Elon Musk is now lord of the estate at Twitter after the board of directors was dissolved as part of the merger agreement. While the state of affairs may not be permanent, it does mean that as the owner, director and ‘Chief Twit’ he has ultimate power to hire, fire and change the social media platform.
In an SEC fileThe company has detailed some of the many changes related to Musk’s controversial purchase of the platform:
[A]As a result of the merger’s completion, Mr. Musk became the sole director of Twitter. Subject to the terms of the Merger Agreement, effective as of the effective date of the Merger, the following persons, who were directors of Twitter prior to the effective time of the Merger, are no longer directors of Twitter: Bret Taylor, Parag Agrawal , Omid Kordestani, David Rosenblatt, Martha Lane Fox, Patrick Pichette, Egon Durban, Fei-Fei Li and Mimi Alemayehou.
You may recognize some or all of those names, and the Twitter sign was definitely a Silicon Valley who’s-who. But their watch is over and the deal they’ve been bickering about is closed.
This is not an unprecedented step in a private takeover of a publicly traded company, but only part of the process. The board of directors represented the former shareholders and now those shares are owned by someone else. It is not uncommon for a board to be evicted in this way and new ones to be installed as a decision-making and advisory body alongside the company management. That said, because there are so few examples of private takeovers on this scale, let alone examples with a similar context, it’s hard to say with any certainty what “normal” would be.
In any case, the upshot is that Twitter currently has a dictator, and that dictator is reportedly using that power to make sweeping changes, such as company-wide cuts and charging verification fees.

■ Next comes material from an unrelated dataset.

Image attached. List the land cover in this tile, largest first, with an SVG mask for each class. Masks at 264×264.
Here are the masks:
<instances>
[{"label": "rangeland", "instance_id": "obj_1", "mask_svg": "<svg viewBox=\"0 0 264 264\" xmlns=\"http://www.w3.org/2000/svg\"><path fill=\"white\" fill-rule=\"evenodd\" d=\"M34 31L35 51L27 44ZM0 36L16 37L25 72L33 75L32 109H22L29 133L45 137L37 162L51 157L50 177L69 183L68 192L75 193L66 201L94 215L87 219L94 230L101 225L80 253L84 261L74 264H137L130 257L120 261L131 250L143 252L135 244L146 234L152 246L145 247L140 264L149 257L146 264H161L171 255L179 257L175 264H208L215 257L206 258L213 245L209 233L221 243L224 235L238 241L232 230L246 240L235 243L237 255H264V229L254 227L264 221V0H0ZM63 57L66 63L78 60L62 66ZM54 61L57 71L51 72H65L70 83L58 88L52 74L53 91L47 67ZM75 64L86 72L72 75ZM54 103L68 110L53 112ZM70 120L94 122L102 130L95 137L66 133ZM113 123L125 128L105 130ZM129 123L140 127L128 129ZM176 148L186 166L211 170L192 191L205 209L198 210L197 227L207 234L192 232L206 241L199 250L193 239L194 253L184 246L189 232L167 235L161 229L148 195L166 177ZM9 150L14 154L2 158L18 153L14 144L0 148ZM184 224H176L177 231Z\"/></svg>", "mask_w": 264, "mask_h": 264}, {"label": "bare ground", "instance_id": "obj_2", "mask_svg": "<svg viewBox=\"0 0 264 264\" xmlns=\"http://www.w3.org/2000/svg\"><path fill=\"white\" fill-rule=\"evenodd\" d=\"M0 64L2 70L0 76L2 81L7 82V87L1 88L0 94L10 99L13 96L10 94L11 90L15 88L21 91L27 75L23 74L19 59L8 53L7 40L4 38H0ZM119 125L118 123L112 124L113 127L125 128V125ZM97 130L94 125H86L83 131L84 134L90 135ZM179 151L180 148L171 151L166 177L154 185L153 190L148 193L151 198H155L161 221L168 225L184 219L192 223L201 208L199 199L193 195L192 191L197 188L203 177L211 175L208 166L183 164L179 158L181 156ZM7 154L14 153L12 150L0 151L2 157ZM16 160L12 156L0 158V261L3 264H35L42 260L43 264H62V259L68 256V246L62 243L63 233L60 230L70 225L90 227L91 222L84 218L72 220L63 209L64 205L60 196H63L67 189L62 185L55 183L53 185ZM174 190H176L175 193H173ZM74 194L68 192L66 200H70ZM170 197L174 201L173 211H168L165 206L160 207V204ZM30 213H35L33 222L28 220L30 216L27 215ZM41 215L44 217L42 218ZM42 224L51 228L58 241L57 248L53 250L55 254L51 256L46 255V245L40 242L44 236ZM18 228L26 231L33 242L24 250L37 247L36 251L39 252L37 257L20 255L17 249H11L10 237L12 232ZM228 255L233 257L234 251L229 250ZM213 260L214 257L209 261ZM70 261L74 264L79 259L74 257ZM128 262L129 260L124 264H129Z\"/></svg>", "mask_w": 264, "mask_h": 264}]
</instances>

How Musk plans to structure leadership at Twitter is still a mystery, probably as much for him as it is for anyone else, but as the sole director it’s pretty much his prerogative. Some of the complex and risky financing of the deal may involve installing certain individuals (or even kingdoms) in positions of real power and responsibility.
Of course, Musk isn’t doing all of this alone – he’s reportedly surrounded himself with various cronies and operators who, while they don’t have actual power yet, are undoubtedly going to do their very best to influence the sole director.